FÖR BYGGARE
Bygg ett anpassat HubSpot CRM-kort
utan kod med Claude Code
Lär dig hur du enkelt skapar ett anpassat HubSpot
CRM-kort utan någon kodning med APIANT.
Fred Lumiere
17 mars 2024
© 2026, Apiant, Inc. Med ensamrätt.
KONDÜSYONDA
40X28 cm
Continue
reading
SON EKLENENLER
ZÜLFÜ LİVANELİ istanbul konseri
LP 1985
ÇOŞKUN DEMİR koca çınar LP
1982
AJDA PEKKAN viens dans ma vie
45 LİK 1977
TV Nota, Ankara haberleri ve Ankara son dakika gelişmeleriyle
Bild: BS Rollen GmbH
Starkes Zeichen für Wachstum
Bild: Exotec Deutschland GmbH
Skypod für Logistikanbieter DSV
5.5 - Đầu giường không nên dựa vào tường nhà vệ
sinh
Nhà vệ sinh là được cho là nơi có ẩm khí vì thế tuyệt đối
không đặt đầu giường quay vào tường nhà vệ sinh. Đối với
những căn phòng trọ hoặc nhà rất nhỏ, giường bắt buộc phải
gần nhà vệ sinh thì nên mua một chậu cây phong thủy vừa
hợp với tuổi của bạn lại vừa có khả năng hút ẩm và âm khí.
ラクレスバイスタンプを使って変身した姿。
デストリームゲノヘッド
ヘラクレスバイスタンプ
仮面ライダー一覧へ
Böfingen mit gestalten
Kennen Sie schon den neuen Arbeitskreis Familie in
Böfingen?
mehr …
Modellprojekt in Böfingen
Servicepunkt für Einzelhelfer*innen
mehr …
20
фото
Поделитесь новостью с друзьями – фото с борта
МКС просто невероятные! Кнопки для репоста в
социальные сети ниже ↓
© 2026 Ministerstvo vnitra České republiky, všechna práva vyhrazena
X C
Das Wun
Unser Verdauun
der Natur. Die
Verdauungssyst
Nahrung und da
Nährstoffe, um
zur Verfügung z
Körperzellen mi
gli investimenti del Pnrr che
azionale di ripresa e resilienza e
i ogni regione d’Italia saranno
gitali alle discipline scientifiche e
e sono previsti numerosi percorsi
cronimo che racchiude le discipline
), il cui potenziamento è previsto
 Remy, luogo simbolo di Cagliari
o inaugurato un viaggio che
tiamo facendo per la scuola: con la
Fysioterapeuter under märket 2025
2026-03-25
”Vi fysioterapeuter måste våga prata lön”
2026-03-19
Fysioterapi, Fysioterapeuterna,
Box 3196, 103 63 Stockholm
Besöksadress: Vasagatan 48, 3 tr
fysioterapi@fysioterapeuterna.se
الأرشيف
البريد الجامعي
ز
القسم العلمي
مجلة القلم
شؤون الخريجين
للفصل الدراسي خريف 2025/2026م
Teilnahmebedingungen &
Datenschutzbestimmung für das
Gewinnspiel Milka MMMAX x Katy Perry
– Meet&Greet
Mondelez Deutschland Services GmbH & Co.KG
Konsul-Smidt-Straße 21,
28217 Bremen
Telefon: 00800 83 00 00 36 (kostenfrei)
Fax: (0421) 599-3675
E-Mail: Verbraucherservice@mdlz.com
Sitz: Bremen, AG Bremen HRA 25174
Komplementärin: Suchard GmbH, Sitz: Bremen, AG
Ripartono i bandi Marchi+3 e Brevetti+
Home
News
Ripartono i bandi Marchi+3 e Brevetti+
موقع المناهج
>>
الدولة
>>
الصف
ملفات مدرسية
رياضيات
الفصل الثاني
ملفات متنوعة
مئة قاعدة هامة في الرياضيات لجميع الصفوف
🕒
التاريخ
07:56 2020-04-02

::::

[Directions] Write out the lines from the very first one through the line holding "45 LİK 1977", including both, with no changes.

[Solved problem]
FÖR BYGGARE
Bygg ett anpassat HubSpot CRM-kort
utan kod med Claude Code
Lär dig hur du enkelt skapar ett anpassat HubSpot
CRM-kort utan någon kodning med APIANT.
Fred Lumiere
17 mars 2024
© 2026, Apiant, Inc. Med ensamrätt.
KONDÜSYONDA
40X28 cm
Continue
reading
SON EKLENENLER
ZÜLFÜ LİVANELİ istanbul konseri
LP 1985
ÇOŞKUN DEMİR koca çınar LP
1982
AJDA PEKKAN viens dans ma vie
45 LİK 1977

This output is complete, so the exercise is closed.